Our voyage from Southampton has taken us to European ports, through the Mediterranean and the Suez Canal, to ports in China, South Korea, and Malaya. Now we are on the long haul home. This is no cruise. We are spared round-the-clock forced-feeding, tacky stage-shows, and – we hope this doesn’t sound too unsociable – two or three thousand other passengers. To be sure, we are travelling in comfort. We are well-fed – after all, our vessel is French. Our simple cabin is sufficiently furnished. We have the use of facilities provided for the officers and crew. There is a slightly larger version of the tank you find at your fishmonger for the accommodation of live lobsters. In this we can splash around when the surrounding sea which feeds it is warm enough. There is a running machine and a ping-pong table. We are both pretty useless at ping-pong but that at least means we are evenly matched.

We have no Christmas lights to enjoy in our cabin. But we have the highlights of our voyage to savour. Among them have been the warm golden stones of Malta, the unfolding theatre along the banks of the Suez Canal, a day in the Arab Emirate of Khor al Fakkan (for us a window into an unknown world) – and, more disturbing, the menacing shape of submarines off the South Korean coast.

We have taken every opportunity to go ashore in China. Here memories compete to be mentioned. We will return in our mind to the four-storey pharmacy that gave us a glimpse of the range and riches of Chinese medicine. We will remember local restaurants, rich local food and local – and invariably friendly – people. We will remember what we learned from simply watching.

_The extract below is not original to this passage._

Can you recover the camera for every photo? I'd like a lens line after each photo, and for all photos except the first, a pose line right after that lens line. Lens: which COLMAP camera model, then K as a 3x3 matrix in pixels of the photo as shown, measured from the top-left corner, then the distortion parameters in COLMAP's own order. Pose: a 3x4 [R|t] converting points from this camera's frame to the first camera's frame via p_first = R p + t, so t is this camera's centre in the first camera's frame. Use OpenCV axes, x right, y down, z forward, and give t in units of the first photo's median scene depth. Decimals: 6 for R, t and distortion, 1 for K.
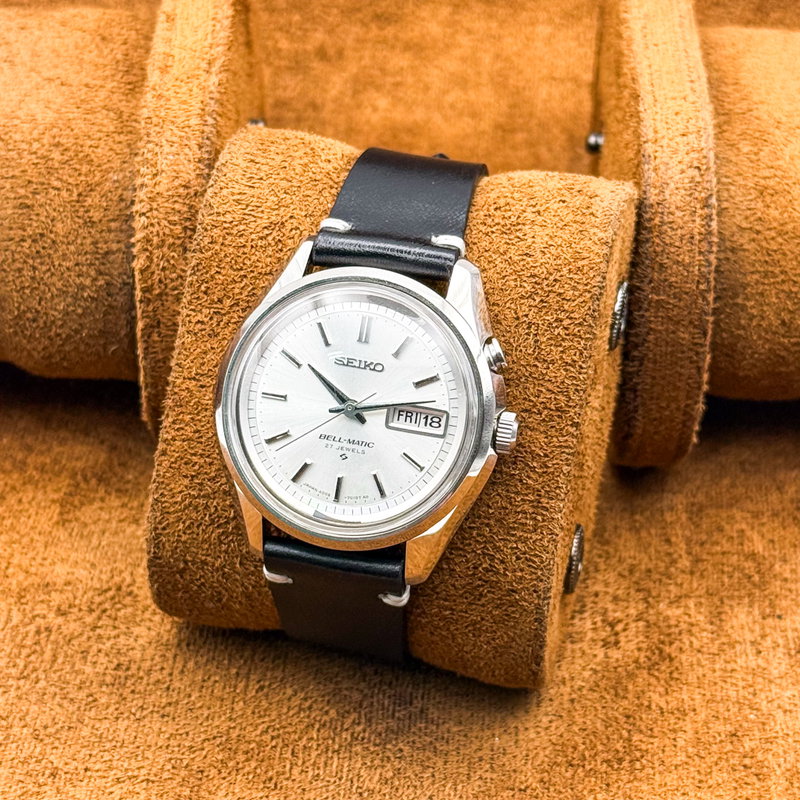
lens RADIAL K [[2213.1, 0, 400.0], [0, 2213.1, 400.0], [0, 0, 1]] dist [0.015120, -0.407047]
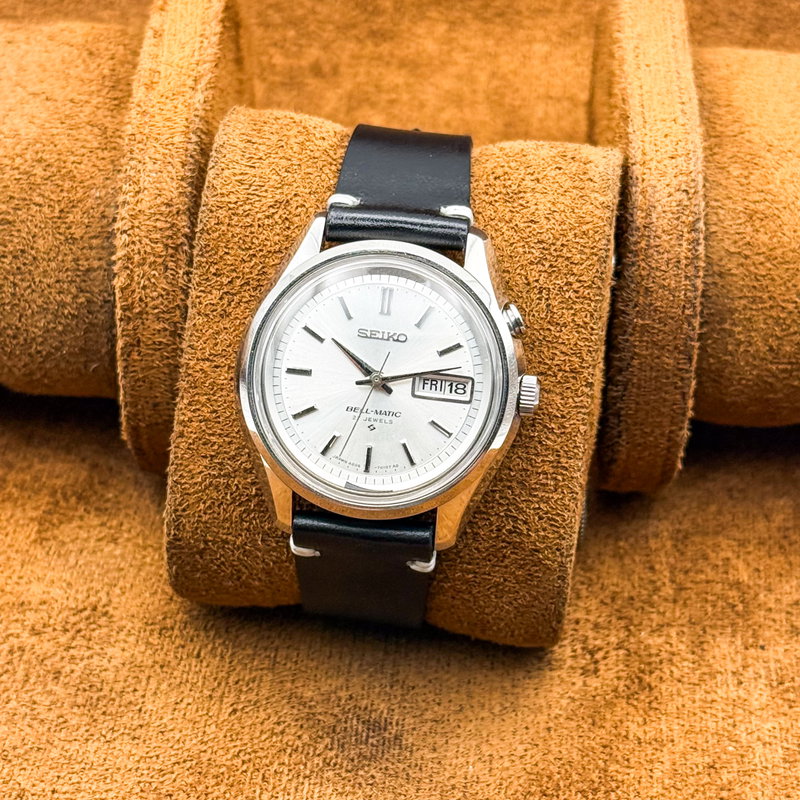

For example, we sat by a children’s playground in a public park and noticed how the children, mostly pre-schoolers, played together – or rather how they didn’t play together, for of course each of these children was an only child, an offspring of the state’s “one child” policy.

Our slow boat to China (and back) has given us plenty of time – so hard to find in everyday life – for reflection. We are learning things we hope we’ll remember when we’re home. We’re learning the folly of being in such a hurry. We’re beginning to see that flying across the globe in half a day doesn’t help you understand the people you meet when you land.

And all those containers we carry raise another question – where to draw the line between what we need and what we want. No one knows what is inside these containers, but it is safe to assume that everything “made in China” – that’s to say about everything that furnishes our lives these days – is sealed within them. The question is what proportion of this vast cargo actually contributes to our well-being.

Above all there is the immense presence of the sea itself – the sea which we experienced in some at least of its many moods. Even as passengers with no responsibility for bringing us all safely to harbour, we are learning a fresh respect for the sea. What is the little parcel of dry land to which we cling other than a tiny and precarious bridgehead thrust into the waters  that always threaten to return and engulf us? Tsunamis and rising sea levels should at least suggest that thoughts are not altogether far-fetched.

We trust that when we step ashore at Southampton we will not forget what this voyage has taught us. Above all, we hope that we will not forget the Filipinos. The Bougainville is commanded by a French captain and most of his officers are French, but the rest of his crew are all from the Philippines. So it is on most of the world’s container vessels. The round-the-clock maintenance work is done by Filipinos. On back-to-back tours of duty, they  are away from home for nine months at a stretch. But they always seem to be smiling. In this troubled world, they would certainly want to join us in wishing you and yours a joyful Christmas and health and happiness in the New Year.

anchorThe CMA CGM Bouganville sails in the weekly French Asia Line 1 service, 84 days round trip from Southampton via Dunkirk, Hamburg, Rotterdam, Zeebrugge and Le Havre, through Malta and Suez to Khor Fakkan, Yantian, Tianjin, Dalian, Pusan, Qingdao, Shanghai, Ningbo, Yantian, Port Kelang and back via Suez and Algeciras to Southampton. Each ship in this line carries up to ten passengers in five cabins.